Le jugement sera confirmé de ce chef, et la demande de production de pièces de la société Yoko Gang sera rejetée.
Sur la demande de la société Dropshirt d'indemnisation de son préjudice moral
La société Dropshirt affirme avoir subi les pressions et les reproches injustifiés de la part de la société Yoko Gang. La société Yoko Gang l'a menacée de ne pas payer ses factures si elle ne cédait pas à ses exigences. La société Yoko Gang s'est rendue coupable d'un délit de faux et d'usage de faux dans le cadre de la procédure.
L'article 1240 du code civil dispose que tout fait ayant causé un dommage à autrui oblige celui par lequel le dommage est arrivé à le réparer.

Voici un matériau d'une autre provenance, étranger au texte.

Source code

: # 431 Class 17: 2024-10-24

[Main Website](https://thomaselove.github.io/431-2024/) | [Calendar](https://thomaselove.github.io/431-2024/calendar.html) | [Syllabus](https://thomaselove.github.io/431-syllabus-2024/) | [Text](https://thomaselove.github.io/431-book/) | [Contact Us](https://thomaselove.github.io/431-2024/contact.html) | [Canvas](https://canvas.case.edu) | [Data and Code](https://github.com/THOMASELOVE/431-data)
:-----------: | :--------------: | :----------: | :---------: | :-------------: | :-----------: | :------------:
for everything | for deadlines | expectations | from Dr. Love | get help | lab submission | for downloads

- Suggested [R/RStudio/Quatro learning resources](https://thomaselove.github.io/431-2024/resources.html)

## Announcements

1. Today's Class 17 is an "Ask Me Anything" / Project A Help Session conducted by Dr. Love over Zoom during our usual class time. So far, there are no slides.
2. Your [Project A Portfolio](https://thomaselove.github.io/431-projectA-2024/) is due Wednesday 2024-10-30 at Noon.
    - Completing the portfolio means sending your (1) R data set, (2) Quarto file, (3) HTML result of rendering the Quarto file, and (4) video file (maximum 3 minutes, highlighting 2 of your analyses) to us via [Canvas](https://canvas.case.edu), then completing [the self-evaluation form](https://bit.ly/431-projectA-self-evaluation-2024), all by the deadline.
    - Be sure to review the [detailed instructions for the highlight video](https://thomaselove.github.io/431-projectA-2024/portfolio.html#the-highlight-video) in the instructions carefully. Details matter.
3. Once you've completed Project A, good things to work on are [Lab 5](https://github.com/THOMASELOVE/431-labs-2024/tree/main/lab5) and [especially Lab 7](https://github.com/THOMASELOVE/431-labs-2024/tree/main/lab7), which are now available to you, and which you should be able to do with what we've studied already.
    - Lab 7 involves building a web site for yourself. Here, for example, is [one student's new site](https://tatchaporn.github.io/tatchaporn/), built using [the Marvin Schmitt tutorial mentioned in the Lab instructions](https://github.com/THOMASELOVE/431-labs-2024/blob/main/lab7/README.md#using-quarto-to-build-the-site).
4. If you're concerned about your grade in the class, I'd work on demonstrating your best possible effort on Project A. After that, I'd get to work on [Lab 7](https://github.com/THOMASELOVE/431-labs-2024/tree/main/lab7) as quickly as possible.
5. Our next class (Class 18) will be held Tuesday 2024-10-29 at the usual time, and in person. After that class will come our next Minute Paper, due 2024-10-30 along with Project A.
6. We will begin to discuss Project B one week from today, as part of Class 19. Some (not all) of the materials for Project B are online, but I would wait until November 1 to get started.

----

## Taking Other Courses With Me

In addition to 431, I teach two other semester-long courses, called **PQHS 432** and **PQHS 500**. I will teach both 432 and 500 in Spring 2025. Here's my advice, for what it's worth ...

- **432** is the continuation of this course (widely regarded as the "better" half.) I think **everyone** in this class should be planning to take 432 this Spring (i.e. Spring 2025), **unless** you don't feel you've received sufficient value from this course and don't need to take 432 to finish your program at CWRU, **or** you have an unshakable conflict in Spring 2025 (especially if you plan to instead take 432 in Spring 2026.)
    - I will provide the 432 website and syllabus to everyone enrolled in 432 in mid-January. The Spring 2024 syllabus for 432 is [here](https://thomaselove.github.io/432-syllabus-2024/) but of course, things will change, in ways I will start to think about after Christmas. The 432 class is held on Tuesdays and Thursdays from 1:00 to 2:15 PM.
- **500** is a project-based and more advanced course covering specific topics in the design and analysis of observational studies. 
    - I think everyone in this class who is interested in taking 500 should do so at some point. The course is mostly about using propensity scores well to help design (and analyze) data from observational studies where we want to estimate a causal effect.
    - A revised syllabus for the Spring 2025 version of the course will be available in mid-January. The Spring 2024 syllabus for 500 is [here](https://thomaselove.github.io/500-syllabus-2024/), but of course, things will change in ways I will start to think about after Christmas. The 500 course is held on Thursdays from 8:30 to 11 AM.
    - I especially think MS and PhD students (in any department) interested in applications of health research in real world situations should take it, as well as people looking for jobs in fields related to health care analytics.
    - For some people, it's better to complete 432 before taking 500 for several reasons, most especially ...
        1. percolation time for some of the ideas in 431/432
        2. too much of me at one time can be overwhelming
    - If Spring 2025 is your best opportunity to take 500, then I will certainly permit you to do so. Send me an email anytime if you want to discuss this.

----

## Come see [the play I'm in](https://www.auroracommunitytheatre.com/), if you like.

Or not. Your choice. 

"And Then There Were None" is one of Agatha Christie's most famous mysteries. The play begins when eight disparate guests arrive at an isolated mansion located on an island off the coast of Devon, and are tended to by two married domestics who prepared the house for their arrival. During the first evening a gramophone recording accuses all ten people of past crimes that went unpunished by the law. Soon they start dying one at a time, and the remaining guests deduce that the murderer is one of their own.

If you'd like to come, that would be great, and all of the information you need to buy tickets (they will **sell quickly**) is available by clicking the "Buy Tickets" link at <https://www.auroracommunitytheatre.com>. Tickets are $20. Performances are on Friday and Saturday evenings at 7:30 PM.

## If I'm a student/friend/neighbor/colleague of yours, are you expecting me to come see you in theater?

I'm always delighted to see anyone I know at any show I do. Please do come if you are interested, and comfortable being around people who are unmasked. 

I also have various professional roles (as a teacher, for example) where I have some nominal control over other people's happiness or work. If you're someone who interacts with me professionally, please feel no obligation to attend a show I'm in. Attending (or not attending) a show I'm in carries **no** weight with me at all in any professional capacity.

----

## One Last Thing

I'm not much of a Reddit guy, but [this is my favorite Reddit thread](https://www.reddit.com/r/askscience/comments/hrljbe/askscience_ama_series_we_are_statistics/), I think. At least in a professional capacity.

En l'espèce, l'issue de la plainte pour faux et usage de faux déposée dans le cadre de l'instance commerciale par la société Dropshirt n'est pas connue et les pressions, les reproches injustifiés et les menaces ne sont pas établis par les éléments du dossier. La dégradation des relations entre les parties au cours de l'année 2020 est réelle, pour autant, la société Dropshirt ne démontre par aucune pièce l'existence du préjudice moral qu'elle allègue.

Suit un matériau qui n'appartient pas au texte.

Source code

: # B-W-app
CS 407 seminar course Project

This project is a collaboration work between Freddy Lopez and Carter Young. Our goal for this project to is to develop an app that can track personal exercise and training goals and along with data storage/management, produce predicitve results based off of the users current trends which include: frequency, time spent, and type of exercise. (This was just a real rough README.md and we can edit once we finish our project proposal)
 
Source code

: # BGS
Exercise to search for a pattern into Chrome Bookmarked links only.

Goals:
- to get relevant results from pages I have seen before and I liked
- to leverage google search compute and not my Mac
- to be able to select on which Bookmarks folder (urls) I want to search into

Il convient en conséquence de confirmer le jugement ayant rejeté sa demande de dommages et intérêts.
Sur les demandes accessoires
La société Yoko Gang, qui succombe, sera tenue aux dépens d'appel dont distraction au profit de la Selarl 2H Avocats prise en la personne de Me Hardouin et ce, conformément aux dispositions de l'article 699 du code de procédure civile.

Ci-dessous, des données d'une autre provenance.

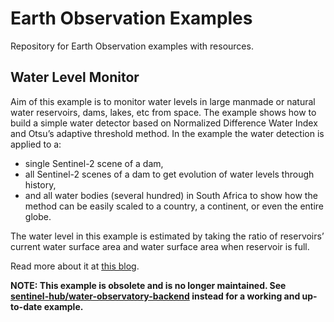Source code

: # Earth Observation Examples

Repository for Earth Observation examples with resources. 

## Water Level Monitor

Aim of this example is to monitor water levels in large manmade or natural water reservoirs, dams, lakes, etc from space. The example shows how to build a simple water detector based on Normalized Difference Water Index and Otsu’s adaptive threshold method. In the example the water detection is applied to a:
* single Sentinel-2 scene of a dam,
* all Sentinel-2 scenes of a dam to get evolution of water levels through history,
* and all water bodies (several hundred) in South Africa to show how the method can be easily scaled to a country, a continent, or even the entire globe.

The water level in this example is estimated by taking the ratio of reservoirs’ current water surface area and water surface area when reservoir is full.

Read more about it at [this blog](https://medium.com/sentinel-hub/global-earth-observation-service-from-your-laptop-23157680cf5e).

**NOTE: This example is obsolete and is no longer maintained. See [sentinel-hub/water-observatory-backend](https://github.com/sentinel-hub/water-observatory-backend) instead for a working and up-to-date example.**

L'équité commande que la société Yoko Gang soit condamnée à payer à la société Dropshirt la somme de 7 500 euros au titre de ses frais irrépétibles exposés en appel.
PAR CES MOTIFS,
La Cour, dans la limite de l'appel
Confirme le jugement du tribunal de commerce de Paris du 30 mars 2022 sauf en ce qu'il a :
- Condamné la société Yoko Gang à payer à la société Dropshirt la somme de 48 000 euros TTC au titre de la facture n° FA0008 ;
- Condamné la société Yoko Gang à payer à la société Dropshirt la somme de 6 347 euros à titre d'intérêts de retard ;
Statuant à nouveau des chefs infirmés et y ajoutant,
Condamne la société Yoko Gang à payer à la société Dropshirt la somme de 64 800 euros TTC au titre de la facture n° FA0008 ;
Condamne la société Yoko Gang à payer à la société Dropshirt la somme de 8 022,67 euros à titre de pénalités de retard ;
Rejette les demandes d'injonction de la société Yoko Gang ;
Condamne la société Yoko Gang à payer à la société Dropshirt la somme de 7 500 euros au titre de l'article 700 du code de procédure civile ;
Rejette la demande de la société Yoko Gang au titre de l'article 700 du code de procédure civile ;
Condamne la société Yoko Gang aux dépens d'appel dont distraction au profit de la Selarl 2H Avocats prise en la personne de Me Hardouin et ce conformément aux dispositions de l'article 699 du code de procédure civile.